Mi madre le dio la comunión a su madre y, para hacerlo, mi madre se puso un par de guantes blancos nuevos, para administrar la comunión, de manera que no tocase la hostia con sus manos desnudas. Ella no se atrevió a tocar el Santo Sacramento con sus manos desnudas, y utilizó
una cuchara para administrarlo.
Y esto era tan profundo y tan natural para nosotros que, cuando vinimos y vimos esto en las iglesias occidentales, no me asombré, pero sentimos mucho dolor en nuestra alma. No juzgo a la persona que recibe la comunión en sus manos, esto es otra cuestión, porque pueden recibirla aún así con respeto y amor. Pero, la situación objetiva de la distribución de la Santa Comunión, no puedes negar esto, se ha convertido en algo tan banal, tan poco respetuosa, como distribuir pasteles.
«Este es el Señor»: cuando el Señor Resucitado se apareció a las tres mujeres y ellas le vieron, se arrodillaron.
–Cayeron de rodillas.
–Monseñor Schneider: Cayeron de rodillas a sus pies y le adoraron.
E incluso los Apóstoles hicieron lo mismo cuando el Señor se fue al cielo. ¿Por qué no íbamos a hacer nosotros los mismo?
Aquí está el Señor, verdadero, presente como ha esto durante dos mil años en la Iglesia católica. ¿Por qué debemos cambiar esto?
–¿Qué pediría a los católicos? ¿Qué necesita la Iglesia de Kazajstán?
–Monseñor Schneider: Por supuesto oraciones, porque por las oraciones nos damos mutuamente el don más precioso, así como solidaridad con la Iglesia local, que está muy lejos y en una situación difícil. Tenemos muy pocos medios: personales, materiales, etc., pero, por favor, que recen por las vocaciones locales al sacerdocio.
Es necesario tener clero local, y únicamente así la Iglesia puede echar raíces. Y, por favor, si es posible ayúdennos en la construcción de más iglesias, para hacer a la Iglesia más visible en este mundo en que vivimos y como signo de evangelización.

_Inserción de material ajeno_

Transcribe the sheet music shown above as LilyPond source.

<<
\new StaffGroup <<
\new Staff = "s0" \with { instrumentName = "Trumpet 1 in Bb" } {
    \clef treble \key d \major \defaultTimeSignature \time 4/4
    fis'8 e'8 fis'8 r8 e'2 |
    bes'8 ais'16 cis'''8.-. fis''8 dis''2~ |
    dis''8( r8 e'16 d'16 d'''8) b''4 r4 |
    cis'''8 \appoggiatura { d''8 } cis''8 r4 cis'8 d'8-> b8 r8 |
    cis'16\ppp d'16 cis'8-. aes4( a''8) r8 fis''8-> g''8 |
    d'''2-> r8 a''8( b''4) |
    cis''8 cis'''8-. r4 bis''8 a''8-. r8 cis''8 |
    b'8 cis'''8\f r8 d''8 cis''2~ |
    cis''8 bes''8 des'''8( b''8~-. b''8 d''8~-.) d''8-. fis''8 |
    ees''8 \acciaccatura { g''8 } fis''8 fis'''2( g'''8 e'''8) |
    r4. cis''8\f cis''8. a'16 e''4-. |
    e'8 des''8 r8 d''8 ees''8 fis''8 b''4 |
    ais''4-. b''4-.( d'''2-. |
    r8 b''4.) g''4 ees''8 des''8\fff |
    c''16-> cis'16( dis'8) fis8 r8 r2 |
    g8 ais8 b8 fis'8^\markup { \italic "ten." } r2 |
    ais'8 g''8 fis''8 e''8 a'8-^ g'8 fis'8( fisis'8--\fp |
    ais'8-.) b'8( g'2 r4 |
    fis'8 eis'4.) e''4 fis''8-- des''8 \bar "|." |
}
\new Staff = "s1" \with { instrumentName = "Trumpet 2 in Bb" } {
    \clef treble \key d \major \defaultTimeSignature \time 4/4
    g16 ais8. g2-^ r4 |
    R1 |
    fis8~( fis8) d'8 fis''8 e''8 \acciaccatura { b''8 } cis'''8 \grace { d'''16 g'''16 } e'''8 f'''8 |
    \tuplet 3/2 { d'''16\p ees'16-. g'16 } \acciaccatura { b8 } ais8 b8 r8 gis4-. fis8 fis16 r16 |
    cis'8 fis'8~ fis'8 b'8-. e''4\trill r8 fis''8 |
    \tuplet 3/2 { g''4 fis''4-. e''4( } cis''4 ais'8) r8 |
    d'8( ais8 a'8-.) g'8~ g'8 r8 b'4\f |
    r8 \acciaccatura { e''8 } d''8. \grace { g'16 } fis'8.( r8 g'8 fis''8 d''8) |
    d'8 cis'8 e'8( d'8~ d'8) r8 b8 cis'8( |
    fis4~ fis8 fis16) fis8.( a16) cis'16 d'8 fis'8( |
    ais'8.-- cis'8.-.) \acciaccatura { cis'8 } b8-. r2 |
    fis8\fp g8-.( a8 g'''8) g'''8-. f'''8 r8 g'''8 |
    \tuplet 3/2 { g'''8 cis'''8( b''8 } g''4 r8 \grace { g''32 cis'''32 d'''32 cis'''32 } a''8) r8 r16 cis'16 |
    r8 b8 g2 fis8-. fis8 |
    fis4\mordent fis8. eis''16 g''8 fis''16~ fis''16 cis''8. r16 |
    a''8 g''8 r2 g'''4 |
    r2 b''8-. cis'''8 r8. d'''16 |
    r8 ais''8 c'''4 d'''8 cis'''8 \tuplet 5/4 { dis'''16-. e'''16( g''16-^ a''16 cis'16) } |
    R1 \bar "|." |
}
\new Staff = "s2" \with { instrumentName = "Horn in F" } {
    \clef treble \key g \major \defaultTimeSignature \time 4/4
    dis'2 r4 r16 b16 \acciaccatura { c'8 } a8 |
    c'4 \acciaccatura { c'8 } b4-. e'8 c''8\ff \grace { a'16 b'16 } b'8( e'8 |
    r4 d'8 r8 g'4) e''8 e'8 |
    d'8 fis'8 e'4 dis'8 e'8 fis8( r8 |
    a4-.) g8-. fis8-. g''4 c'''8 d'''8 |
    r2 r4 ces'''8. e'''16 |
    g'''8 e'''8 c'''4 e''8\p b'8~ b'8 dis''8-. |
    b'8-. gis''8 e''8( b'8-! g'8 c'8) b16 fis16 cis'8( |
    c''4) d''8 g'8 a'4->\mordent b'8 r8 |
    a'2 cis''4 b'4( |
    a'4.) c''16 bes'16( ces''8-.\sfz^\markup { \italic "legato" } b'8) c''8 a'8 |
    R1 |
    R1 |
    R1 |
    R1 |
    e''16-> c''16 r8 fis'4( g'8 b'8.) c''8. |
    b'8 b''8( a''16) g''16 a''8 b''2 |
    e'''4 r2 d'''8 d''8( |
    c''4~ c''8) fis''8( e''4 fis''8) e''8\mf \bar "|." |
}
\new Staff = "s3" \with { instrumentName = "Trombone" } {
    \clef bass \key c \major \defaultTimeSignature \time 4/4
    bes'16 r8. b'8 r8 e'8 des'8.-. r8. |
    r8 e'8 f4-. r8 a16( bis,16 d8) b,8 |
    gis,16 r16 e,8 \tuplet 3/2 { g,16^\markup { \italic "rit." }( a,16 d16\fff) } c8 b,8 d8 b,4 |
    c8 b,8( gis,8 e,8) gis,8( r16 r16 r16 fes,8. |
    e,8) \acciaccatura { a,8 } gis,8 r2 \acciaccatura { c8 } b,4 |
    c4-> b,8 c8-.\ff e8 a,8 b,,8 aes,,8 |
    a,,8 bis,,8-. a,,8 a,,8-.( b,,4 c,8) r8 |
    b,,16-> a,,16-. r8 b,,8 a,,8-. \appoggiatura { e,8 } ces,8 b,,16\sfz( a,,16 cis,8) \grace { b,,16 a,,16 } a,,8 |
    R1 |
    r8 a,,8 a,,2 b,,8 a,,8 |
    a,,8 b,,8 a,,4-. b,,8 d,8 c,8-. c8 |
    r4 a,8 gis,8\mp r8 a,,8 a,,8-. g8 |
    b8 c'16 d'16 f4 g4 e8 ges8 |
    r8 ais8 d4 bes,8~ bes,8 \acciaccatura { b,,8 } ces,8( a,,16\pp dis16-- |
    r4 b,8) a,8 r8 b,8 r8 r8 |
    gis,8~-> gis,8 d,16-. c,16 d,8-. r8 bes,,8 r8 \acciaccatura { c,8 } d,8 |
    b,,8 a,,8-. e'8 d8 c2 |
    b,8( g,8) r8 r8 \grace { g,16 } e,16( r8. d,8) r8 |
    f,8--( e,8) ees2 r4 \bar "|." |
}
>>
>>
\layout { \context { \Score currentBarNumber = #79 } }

Estamos muy agradecidos por todos estos signos de fraternidad y solidaridad.
Esta entrevista fue realizada por Mark Riedemann para «Dios llora en la Tierra», un programa semanal radiotelevisivo producido por la Catholic Radio and Television Network en colaboración con la organización católica Ayuda a la Iglesia Necesitada.